Met onder meer de aanpak piekbelasters volgt het kabinet het advies van de heer Remkes op. De aanpak op korte termijn is ook noodzakelijk om de boeren die door willen ook op de lange termijn ontwikkelruimte te bieden in hun transitie naar kringlooplandbouw. Maar het kabinet wil ook een langjarige duurzame toekomst voor de agrarische sector borgen: een toekomstbestendige positie van de landbouw als strategisch belangrijke economische sector, koploper op innovatie, producent van duurzaam voedsel, een vitaal platteland. Tegelijkertijd speelt de landbouw een belangrijke rol in het realiseren van de doelen op gebied van natuur, water, bodem en klimaat. Middels het Nationaal Programma Landelijk Gebied werken de provincies aan de gebiedsgerichte transitie om de natuur- water- en klimaatdoelen te realiseren.

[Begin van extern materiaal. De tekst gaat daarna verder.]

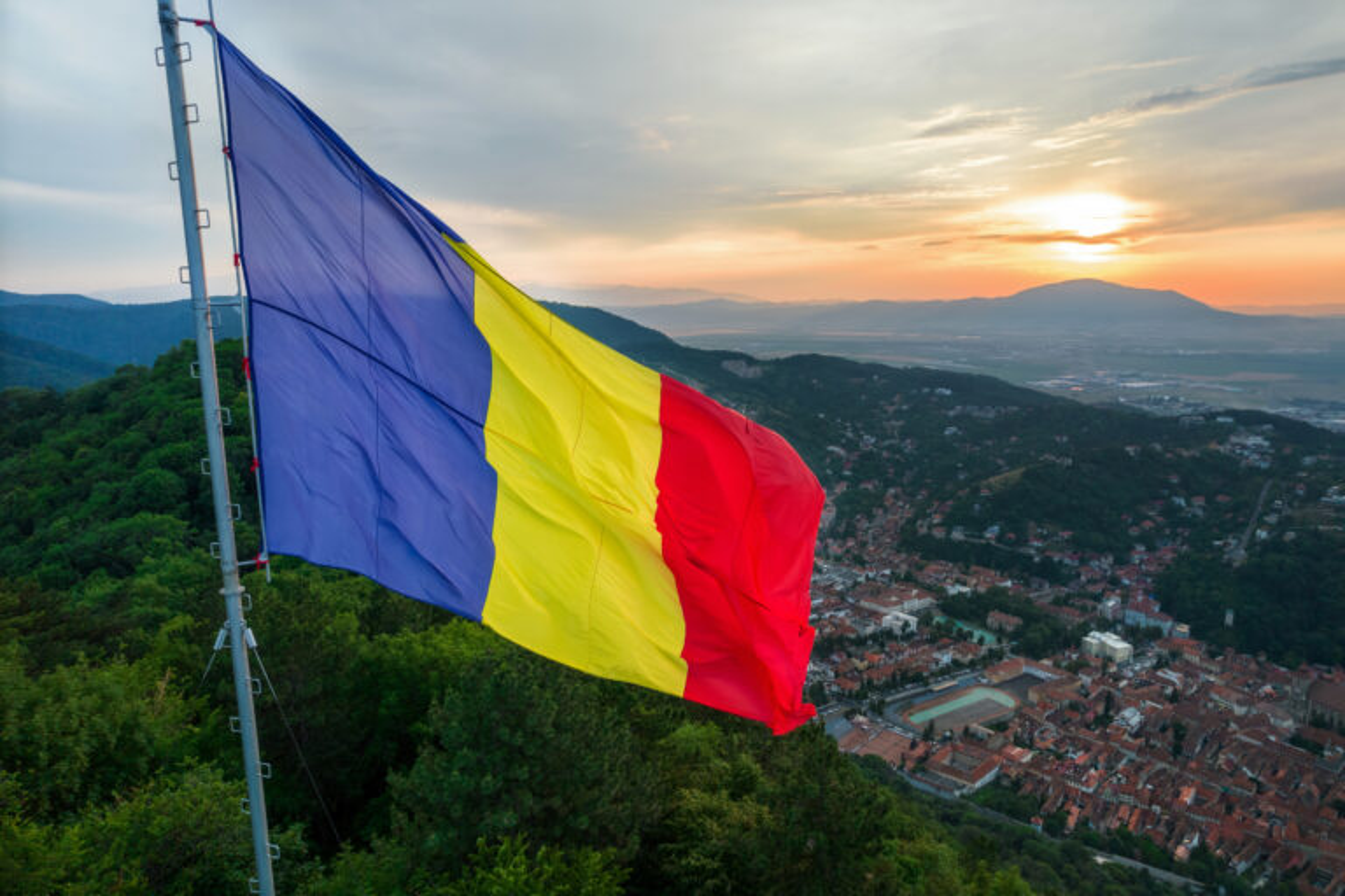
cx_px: 672
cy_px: 448
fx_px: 822
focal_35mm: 22
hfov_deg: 78.6
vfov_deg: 57.2
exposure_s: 1/320
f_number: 2.8
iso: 100
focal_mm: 8.38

Aanscherpen en vereenvoudigen van de toestemmingsverlening

Verschillende gerechtelijke uitspraken hebben de afgelopen jaren laten zien dat vergunningverlening lang niet altijd stand houdt voor de rechter. Dat zorgt voor onzekerheid voor ondernemers en bevoegde gezagen. Daarom zet het kabinet stappen om toestemmingverlening mogelijk te houden en tegelijkertijd minder onzeker te maken.

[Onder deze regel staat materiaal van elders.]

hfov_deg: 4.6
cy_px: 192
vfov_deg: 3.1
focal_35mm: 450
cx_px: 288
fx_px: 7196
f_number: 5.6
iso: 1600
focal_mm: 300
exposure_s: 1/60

Het kabinet constateert, op basis van gerechtelijke uitspraken en onderzoek naar gebruik van Rav-factoren (emissiefactoren), dat Rav-factoren onvoldoende betrouwbaar zijn om op basis hiervan nieuwe natuurvergunningen voor emissiearme stalsystemen te kunnen verlenen. Voor agrarische ondernemers die van plan zijn om een nieuw emissiearm stalsysteem te bouwen, betekent dit dat zij voortaan een passende beoordeling moeten uitvoeren om na te gaan of zij een natuurvergunning hiervoor kunnen krijgen. De bestaande handreiking passende beoordeling wordt hiervoor in overleg met de provincies en betrokken sectorpartijen aangepast. Voor natuurvergunningen die al zijn verleend en waarbij het niet meer mogelijk is om bezwaar of beroep in te stellen, heeft dit voornemen van het kabinet geen gevolgen. Buiten kijf staat dat innovatie een belangrijke rol speelt en blijft spelen in het halen van de doelen, of het nu gaat om natuur, klimaat of water. Daarom zet het kabinet zich samen met de provincies en de sector in op het vereenvoudigen van de vergunningaanvraag hiervoor en het stimuleren van innovatie om de doelen te halen.

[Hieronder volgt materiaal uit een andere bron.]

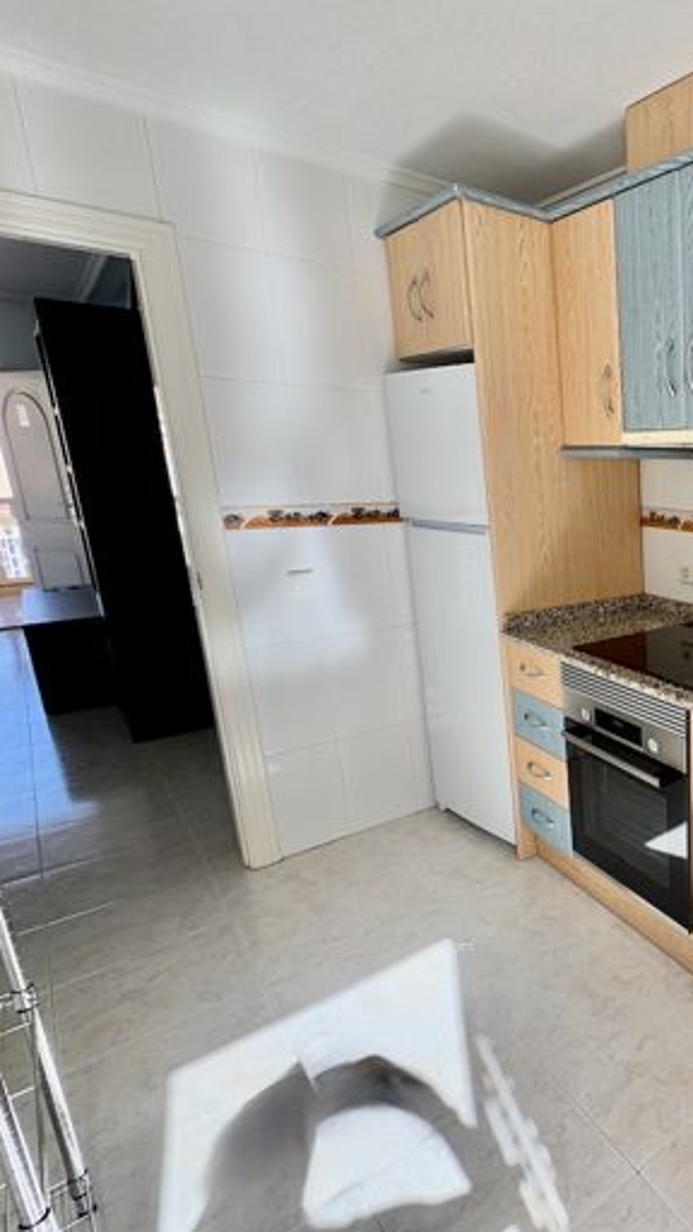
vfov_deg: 83.8
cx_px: 786
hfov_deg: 41.2
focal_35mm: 21
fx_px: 686
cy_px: 628
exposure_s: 1/197
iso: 40
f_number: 2.2
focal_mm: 2.22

Tot slot kijkt het kabinet naar mogelijkheden om administratieve lasten voor bouwprojecten met kleine stikstofdeposities te beperken. Voor de lange(re) termijn is het doel toestemmingverlening te vereenvoudigen en ontwikkelperspectief te bieden voor economische en maatschappelijke activiteiten Zo onderzoekt het kabinet een ondergrens waarmee bepaalde projecten niet vergunningplichtig zijn. Uitgangspunt hierbij is dat eventuele negatieve gevolgen op beschermde natuurgebieden nadrukkelijk kunnen worden uitgesloten.